Ng Problem : A Love Story, Unshaken Bond

Amogh | Jan 1, 2024

Plot

A few days ago, I was trying to set up an angular project. The goal was simple, that was to install angular-cli with npm or yarn. Easy-peasy.

But, the bad omen struck. Angular is a careful, robust, feature-rich framework. When I say careful, it’s very specific in many ways. The command was simple: npm install -g @angular/cli. Wanted to install angular globally, super simple, nothing crazy. Typically, it was supposed to be installed, but didn’t!

npm ERR! code EACCES
npm ERR! syscall mkdir
npm ERR! path /usr/lib/node_modules/@angular
npm ERR! errno -13
npm ERR! Error: EACCES: permission denied, mkdir '/usr/lib/node_modules/@angular'
npm ERR!  [Error: EACCES: permission denied, mkdir '/usr/lib/node_modules/@angular'] {
npm ERR!   errno: -13,
npm ERR!   code: 'EACCES',
npm ERR!   syscall: 'mkdir',
npm ERR!   path: '/usr/lib/node_modules/@angular'
npm ERR! }
npm ERR!
npm ERR! The operation was rejected by your operating system.
npm ERR! It is likely you do not have the permissions to access this file as the current user
npm ERR!
npm ERR! If you believe this might be a permissions issue, please double-check the
npm ERR! permissions of the file and its containing directories, or try running
npm ERR! the command again as root/Administrator.

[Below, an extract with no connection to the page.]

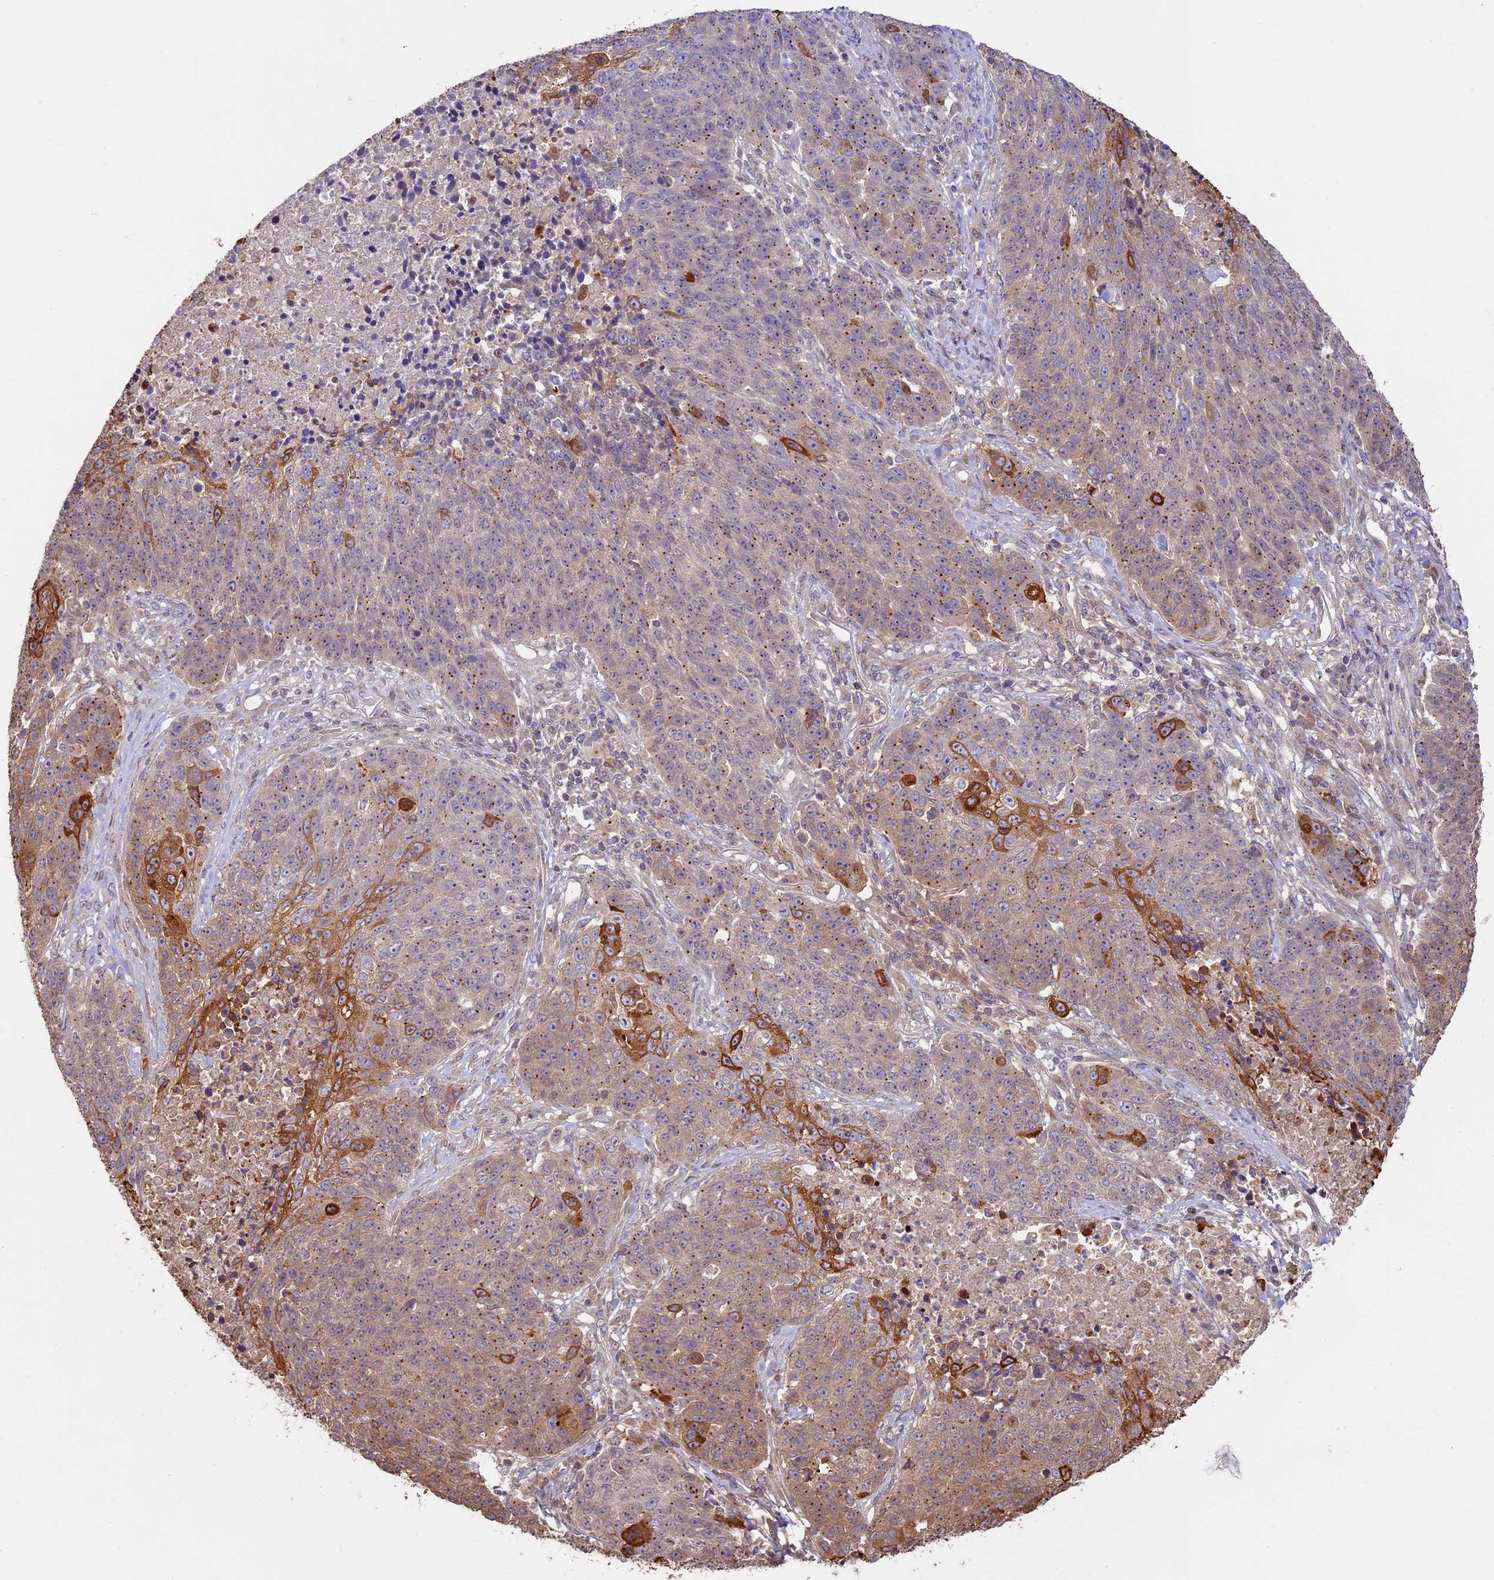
{"staining": {"intensity": "strong", "quantity": "<25%", "location": "cytoplasmic/membranous"}, "tissue": "lung cancer", "cell_type": "Tumor cells", "image_type": "cancer", "snomed": [{"axis": "morphology", "description": "Normal tissue, NOS"}, {"axis": "morphology", "description": "Squamous cell carcinoma, NOS"}, {"axis": "topography", "description": "Lymph node"}, {"axis": "topography", "description": "Lung"}], "caption": "Immunohistochemical staining of lung cancer (squamous cell carcinoma) demonstrates medium levels of strong cytoplasmic/membranous positivity in about <25% of tumor cells.", "gene": "BCAS4", "patient": {"sex": "male", "age": 66}}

npm ERR! A complete log of this run can be found in: /home/unknown/.npm/_logs/2023-12-20T04_33_49_897Z-debug-0.log

As you can see from the above error, I tried to figure out a few ways, such as using sudo, changing paths, so on and so forth. I went on to the stack overflow (I still do visit the site 🥹) and checked some blogs, but nothing worked. Eventually, I found one of the longest GitHub discussions that I’ve ever seen, guess what, it didn’t work as well.

Actually, the solutions were pretty common, such as clear the cache, force install, change permissions, uninstall and reinstall, check for versions of node and some other clichés. Even ChatGPT gave somewhat similar answers.

Plot Twist

Not until I realized that my system had Emacs. So what, you may ask? It happens that Emacs has something called emacs-ng and its command was named as ng on my system. Finally, I solved the problem by uninstalling that (ng-common), creating a separate path (.npm-global) and moved on with my life.

The love story ended, and the bond was broken.